→ INSTRUCTION
Reproduce the following material without any change, starting at the line that contains "locality: Moreton District: - Between" and stopping after the line that contains "scientific name: Gonostegia triandra".

→ MATERIAL PROVIDED

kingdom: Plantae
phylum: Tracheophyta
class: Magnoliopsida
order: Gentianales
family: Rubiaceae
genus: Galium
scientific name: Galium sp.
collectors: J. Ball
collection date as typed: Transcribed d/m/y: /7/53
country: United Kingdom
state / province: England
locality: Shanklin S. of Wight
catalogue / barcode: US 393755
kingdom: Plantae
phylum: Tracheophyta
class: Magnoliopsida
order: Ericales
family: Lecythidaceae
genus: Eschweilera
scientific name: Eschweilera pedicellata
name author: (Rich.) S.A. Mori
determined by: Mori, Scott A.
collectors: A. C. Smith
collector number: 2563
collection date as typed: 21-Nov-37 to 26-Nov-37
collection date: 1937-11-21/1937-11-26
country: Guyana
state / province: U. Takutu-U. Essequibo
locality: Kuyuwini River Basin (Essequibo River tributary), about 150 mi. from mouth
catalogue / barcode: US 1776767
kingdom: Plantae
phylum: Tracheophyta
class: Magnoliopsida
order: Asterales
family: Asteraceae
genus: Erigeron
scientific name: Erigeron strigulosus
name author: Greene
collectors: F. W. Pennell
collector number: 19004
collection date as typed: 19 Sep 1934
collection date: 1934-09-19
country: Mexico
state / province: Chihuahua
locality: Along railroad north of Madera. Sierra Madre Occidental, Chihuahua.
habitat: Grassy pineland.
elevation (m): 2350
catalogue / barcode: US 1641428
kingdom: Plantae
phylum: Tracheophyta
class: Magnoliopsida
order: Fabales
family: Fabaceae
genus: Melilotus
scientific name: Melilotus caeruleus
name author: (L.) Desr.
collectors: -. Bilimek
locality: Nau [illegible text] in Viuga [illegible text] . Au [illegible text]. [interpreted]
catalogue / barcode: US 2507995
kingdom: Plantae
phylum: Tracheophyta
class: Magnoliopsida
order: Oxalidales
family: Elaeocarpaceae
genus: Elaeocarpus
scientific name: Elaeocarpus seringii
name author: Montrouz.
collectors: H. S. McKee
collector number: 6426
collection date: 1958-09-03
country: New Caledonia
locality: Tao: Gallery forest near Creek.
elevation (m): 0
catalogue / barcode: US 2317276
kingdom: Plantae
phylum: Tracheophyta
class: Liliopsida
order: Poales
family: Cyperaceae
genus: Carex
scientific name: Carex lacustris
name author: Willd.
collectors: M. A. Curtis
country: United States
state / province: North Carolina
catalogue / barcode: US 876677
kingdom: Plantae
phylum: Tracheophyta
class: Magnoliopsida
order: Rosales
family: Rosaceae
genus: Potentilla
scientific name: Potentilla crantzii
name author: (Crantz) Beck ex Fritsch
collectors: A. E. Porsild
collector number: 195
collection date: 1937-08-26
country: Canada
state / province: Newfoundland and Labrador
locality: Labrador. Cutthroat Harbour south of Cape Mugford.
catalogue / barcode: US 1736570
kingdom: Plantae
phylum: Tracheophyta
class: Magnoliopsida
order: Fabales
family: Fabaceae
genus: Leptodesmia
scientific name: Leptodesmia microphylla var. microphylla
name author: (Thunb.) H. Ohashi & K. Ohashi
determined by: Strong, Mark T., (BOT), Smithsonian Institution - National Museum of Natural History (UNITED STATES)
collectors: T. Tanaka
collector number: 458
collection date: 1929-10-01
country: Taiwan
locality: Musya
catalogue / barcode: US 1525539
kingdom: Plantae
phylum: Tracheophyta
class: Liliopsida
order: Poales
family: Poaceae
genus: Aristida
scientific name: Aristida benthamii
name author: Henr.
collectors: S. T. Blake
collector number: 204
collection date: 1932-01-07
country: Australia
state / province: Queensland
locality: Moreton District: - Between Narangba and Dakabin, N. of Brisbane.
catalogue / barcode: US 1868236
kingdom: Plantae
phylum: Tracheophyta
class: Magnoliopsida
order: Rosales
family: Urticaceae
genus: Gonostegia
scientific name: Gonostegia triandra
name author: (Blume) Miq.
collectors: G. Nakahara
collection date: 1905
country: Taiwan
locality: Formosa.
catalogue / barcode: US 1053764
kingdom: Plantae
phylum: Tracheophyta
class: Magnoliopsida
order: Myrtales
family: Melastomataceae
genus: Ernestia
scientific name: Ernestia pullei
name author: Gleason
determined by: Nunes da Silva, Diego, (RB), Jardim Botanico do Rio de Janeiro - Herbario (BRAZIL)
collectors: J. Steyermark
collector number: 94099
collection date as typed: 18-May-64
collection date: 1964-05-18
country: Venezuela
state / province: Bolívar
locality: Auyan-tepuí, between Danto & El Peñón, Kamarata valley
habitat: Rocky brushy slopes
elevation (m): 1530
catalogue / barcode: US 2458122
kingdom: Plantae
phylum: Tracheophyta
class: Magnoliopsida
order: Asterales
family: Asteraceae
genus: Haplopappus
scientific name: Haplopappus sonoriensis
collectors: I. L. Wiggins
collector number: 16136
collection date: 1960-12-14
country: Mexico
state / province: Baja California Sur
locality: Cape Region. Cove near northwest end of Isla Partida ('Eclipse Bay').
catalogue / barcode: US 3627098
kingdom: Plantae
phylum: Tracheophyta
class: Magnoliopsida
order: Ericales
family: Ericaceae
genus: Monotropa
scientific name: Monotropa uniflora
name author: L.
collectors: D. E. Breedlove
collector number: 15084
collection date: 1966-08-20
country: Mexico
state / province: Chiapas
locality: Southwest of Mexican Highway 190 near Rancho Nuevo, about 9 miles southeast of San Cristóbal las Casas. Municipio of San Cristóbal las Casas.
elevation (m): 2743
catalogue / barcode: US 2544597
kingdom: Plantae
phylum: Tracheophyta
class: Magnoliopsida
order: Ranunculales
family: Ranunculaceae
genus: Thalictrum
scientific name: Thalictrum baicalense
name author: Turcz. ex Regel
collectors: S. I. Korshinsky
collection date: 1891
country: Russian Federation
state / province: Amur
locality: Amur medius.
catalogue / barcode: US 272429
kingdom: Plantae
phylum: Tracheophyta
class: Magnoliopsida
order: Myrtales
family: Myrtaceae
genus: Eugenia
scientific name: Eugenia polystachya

→ RESPONSE TO THE TASK
locality: Moreton District: - Between Narangba and Dakabin, N. of Brisbane.
catalogue / barcode: US 1868236
kingdom: Plantae
phylum: Tracheophyta
class: Magnoliopsida
order: Rosales
family: Urticaceae
genus: Gonostegia
scientific name: Gonostegia triandra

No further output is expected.